Real Property - Rectification. Wonderland Power Centre Inc. v. Post and Beam on Wonderland Inc.
In Wonderland Power Centre Inc. v. Post and Beam on Wonderland Inc. (Div Ct, 2022) the Divisional Court considered an issue of rectification, here in a real property registration context:
 Rectification is an equitable remedy granted at the discretion of the motion judge. A discretionary order of a motions judge is subject to significant deference on appeal and should be interfered with only where the motion judge misdirected herself, came to a decision that is so clearly wrong that it amounts to an injustice, or gave no or insufficient weight to relevant considerations: see Penner v. Niagara (Regional Police Services Board), 2013 SCC 19,  2 S.C.R. 125, at para. 27. In addition, an appellate court may intervene where the trial judge exercised his or her discretion based on a wrong principle: see Soulos v. Korkontzilas (1995), 1995 CanLII 2074 (ON CA), 25 O.R. (3d) 257 (C.A.), at paras. 6, 15, aff'd 1997 CanLII 346 (SCC),  2 S.C.R. 217. I am of the opinion that the motion judge exercised her discretion based on wrong principles, misdirected herself, and gave insufficient weight to relevant considerations.The case continues on the inefficacy of rectification if a later purchaser takes title as "a bona fide purchaser for value without notice." [para 42-69].

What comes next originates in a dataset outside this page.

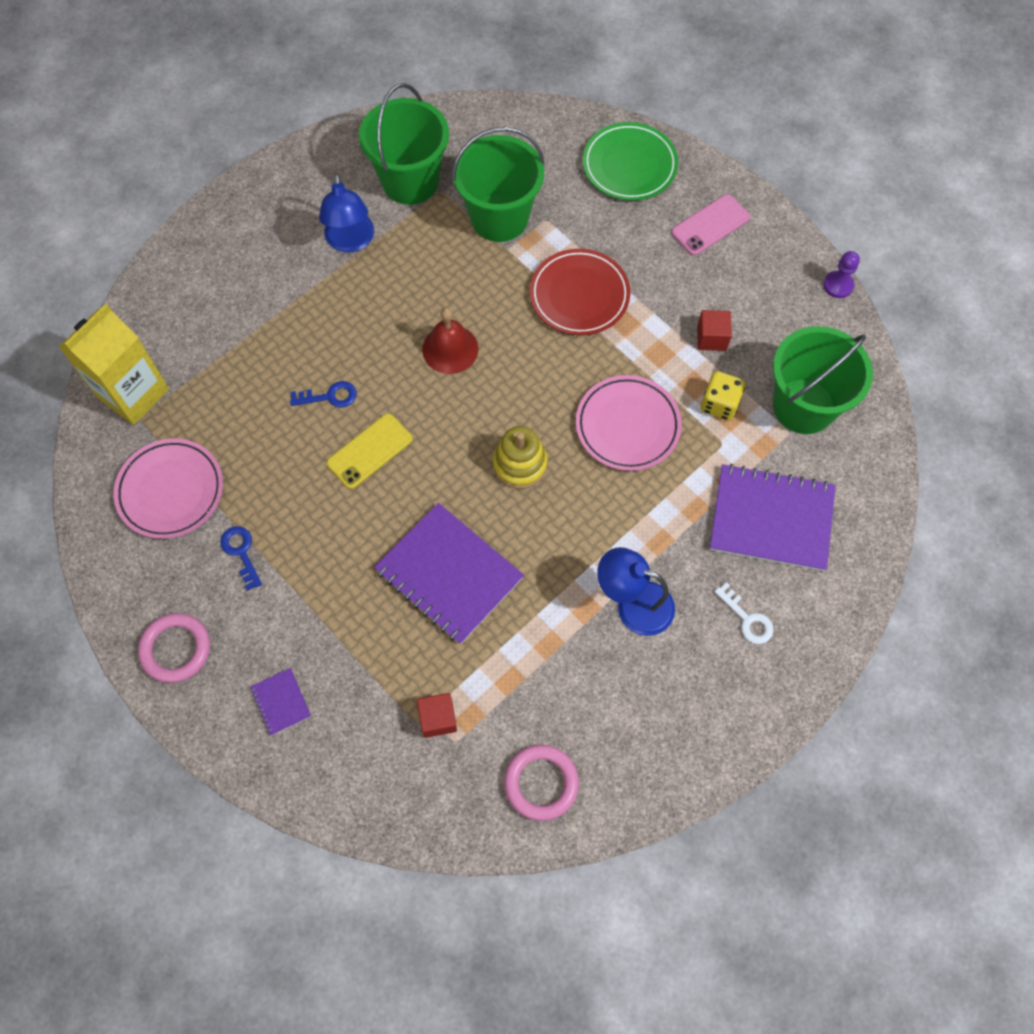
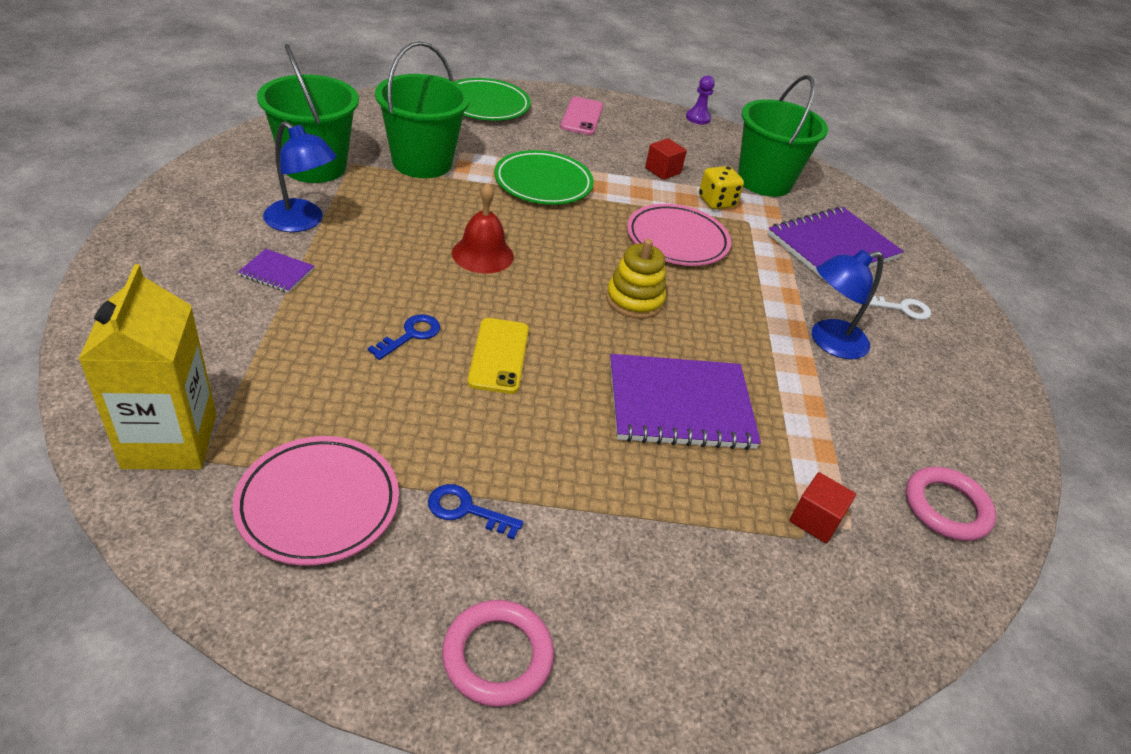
camera: 50 degrees left, 25 degrees down
purple notebook [250,668,311,736] -> purple notebook moved to [238,249,314,293]
red plate [530,249,630,335] -> green plate [494,150,594,205]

 The motion judge correctly identified the issue – that rectification is not available against a bona fide purchaser for value with notice. ...
 Wonderland’s motion for rectification was brought and granted under section 160 of the Land Titles Act:
Subject to any estates or rights acquired by registration under this Act, if a person is aggrieved by an entry made, or by the omission of an entry from the register, or if default is made or unnecessary delay takes place in making an entry in the register, the person aggrieved by the entry, omission, default or delay may apply to the court for an order that the register be rectified, and the court may either refuse the application with or without costs to be paid by the applicant or may, if satisfied of the justice of the case, make an order for the rectification of the register. [Emphasis added.] The “estates or rights acquired by registration under this Act”, as referred to in s. 160, are generally set out in s. 78(4) of the Act, which provides that an instrument is effective when registered “according to its nature and intent”:
When registered, an instrument shall be deemed to be embodied in the register and to be effective according to its nature and intent, and to create, transfer, charge or discharge, as the case requires, the land or estate or interest therein mentioned in the register. Rectification of registered interests after purchase by a third party is of particular concern because of the importance of the reliability and integrity of the land registry to all aspects of land law and conveyancing. Certainty is critical to conveyancing. As stated by the Divisional Court per curiam in 1168760 Ontario Inc. v. 6706037 Canada Inc., 2019 ONSC 4702, at paras. 13-14:
13 The LTA establishes the land titles regime in Ontario. Its essential purpose is to "provide the public with security of title and facility of transfer" by setting up a register and guaranteeing that the person shown as the registered owner is the legal owner, subject only to registered encumbrances and enumerated statutory exceptions.
14 There are three principles found in the land titles regime that together embody the doctrine of indefeasibility of title:
• The mirror principle, whereby the register is the perfect mirror of the state of title;
• The curtain principle, which holds that the purchaser need not investigate past dealing with the land, or search behind the title as depicted in the register; and
• The insurance principle, whereby the state guarantees the accuracy of the register and compensates any person who suffers loss as the result of an inaccuracy. [Citations omitted.]